Dr. Keller also noted that focusing too much on the cost to the patient is a common obstacle she sees among providers.
“We're not like that with glasses or contacts,” she said. “You just want to go in and identify a disease and then present the best treatment options regardless of cost.”
Dr. Keller added that viewing the concerning meibography results for some young children has fueled her passion.
“You can't help but do everything you can to preserve those glands and ultimately their vision,” she explained. “So don't judge a patient by what you think they can afford. I've done this for a number of Medicaid patients. What's the one thing they say they can't live without? Their vision.”
Noting that she’s still “tweaking things” she’s learned from her own experience, Dr. Keller said she really likes a quote she recently heard from Dr. Steve Vargo: "Comfort is the enemy to change."
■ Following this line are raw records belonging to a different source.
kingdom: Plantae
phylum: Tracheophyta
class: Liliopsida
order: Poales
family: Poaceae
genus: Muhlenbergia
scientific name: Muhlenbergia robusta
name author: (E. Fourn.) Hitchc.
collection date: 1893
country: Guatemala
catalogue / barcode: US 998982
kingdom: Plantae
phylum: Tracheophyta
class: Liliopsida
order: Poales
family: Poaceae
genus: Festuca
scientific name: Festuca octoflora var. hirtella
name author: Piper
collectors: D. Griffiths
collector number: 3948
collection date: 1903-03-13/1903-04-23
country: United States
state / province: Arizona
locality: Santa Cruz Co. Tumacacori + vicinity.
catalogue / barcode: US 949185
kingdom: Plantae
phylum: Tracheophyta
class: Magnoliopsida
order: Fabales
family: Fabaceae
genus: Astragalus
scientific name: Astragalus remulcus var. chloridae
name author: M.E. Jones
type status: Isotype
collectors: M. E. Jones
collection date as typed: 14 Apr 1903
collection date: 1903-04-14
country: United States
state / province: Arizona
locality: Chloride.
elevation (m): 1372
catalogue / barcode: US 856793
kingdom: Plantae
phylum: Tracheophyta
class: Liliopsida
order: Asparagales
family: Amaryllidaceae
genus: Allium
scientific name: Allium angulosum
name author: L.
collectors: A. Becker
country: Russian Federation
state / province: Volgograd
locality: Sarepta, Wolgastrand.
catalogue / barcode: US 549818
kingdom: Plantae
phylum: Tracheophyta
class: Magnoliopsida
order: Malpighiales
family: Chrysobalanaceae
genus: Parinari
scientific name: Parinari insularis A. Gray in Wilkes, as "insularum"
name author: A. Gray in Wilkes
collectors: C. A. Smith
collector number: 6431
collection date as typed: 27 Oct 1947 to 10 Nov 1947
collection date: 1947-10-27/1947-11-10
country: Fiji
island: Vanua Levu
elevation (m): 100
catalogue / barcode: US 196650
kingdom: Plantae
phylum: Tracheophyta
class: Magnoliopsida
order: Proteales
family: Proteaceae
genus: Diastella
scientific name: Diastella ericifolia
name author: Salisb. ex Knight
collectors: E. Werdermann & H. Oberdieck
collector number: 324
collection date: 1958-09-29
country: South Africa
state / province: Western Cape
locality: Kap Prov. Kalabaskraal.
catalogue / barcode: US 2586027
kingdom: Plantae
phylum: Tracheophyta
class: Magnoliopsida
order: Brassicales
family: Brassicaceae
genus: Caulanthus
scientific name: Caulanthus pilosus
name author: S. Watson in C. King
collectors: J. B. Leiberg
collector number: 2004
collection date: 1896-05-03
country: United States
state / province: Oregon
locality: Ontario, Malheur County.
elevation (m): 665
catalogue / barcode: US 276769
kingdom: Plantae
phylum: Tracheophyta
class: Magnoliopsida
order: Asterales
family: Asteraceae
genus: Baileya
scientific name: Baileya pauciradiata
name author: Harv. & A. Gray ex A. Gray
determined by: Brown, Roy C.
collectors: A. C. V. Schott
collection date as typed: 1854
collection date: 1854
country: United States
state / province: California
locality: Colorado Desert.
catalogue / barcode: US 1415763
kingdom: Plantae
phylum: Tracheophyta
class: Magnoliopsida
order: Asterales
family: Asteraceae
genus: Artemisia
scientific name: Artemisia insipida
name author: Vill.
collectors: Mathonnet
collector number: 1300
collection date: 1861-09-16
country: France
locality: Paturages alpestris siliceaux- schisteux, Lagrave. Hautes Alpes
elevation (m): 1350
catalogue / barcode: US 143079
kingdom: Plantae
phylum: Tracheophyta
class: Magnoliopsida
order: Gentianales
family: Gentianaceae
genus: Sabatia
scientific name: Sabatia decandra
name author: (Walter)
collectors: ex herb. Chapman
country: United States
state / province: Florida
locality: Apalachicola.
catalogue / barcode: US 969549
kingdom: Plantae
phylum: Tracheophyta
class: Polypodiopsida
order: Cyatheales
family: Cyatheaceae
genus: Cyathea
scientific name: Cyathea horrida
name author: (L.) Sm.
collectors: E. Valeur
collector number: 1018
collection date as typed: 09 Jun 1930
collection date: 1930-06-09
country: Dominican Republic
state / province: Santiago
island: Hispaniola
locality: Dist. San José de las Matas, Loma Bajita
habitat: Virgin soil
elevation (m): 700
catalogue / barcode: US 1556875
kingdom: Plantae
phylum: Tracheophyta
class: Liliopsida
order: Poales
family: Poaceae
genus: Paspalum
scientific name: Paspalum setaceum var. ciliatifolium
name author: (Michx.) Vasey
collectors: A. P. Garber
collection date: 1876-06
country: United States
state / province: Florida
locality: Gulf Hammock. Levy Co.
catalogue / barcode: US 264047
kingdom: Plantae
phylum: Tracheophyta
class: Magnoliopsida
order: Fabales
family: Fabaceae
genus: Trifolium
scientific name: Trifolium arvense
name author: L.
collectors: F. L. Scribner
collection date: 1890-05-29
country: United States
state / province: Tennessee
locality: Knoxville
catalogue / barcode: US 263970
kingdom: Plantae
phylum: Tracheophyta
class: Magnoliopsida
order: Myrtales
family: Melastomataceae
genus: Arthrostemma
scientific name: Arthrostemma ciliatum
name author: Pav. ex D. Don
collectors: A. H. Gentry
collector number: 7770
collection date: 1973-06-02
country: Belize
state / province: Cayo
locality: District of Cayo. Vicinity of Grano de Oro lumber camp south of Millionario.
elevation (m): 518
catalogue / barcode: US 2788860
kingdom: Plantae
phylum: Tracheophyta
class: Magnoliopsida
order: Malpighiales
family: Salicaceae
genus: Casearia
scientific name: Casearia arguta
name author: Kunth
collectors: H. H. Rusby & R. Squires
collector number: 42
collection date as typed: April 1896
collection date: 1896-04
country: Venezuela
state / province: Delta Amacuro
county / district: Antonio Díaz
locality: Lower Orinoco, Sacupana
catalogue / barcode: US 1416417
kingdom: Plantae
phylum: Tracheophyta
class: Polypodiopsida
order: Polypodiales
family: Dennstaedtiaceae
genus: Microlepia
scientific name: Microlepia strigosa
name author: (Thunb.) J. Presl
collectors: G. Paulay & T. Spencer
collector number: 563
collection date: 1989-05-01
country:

“It's easy to just do things we're used to. But when I really identify, diagnose, educate, and treat with a system like TearCare, I feel like I've elevated my level of care and have found my job to be a lot more rewarding,” she explained. “So remember, don't let getting a no from one patient stop you from offering it to other patients who need it. And then celebrate the short-term achievements and set yourself up for some long-term goals that are achievable.”
Alana Keller, OD
About Alana Keller, OD

Dr. Alana Keller was born and raised in St. Louis, MO. She attended the University of Southern California and graduated with a bachelor’s degree in nursing. She moved back to St. Louis to attend the University of Missouri St. Louis College of Optometry.

After graduating in 2008, Dr. Keller joined Clarkson Eyecare in Wildwood, MO and has been at this location since that time. She is a consultant and currently serves on the medical executive board for dry eye with Eyecare Partners.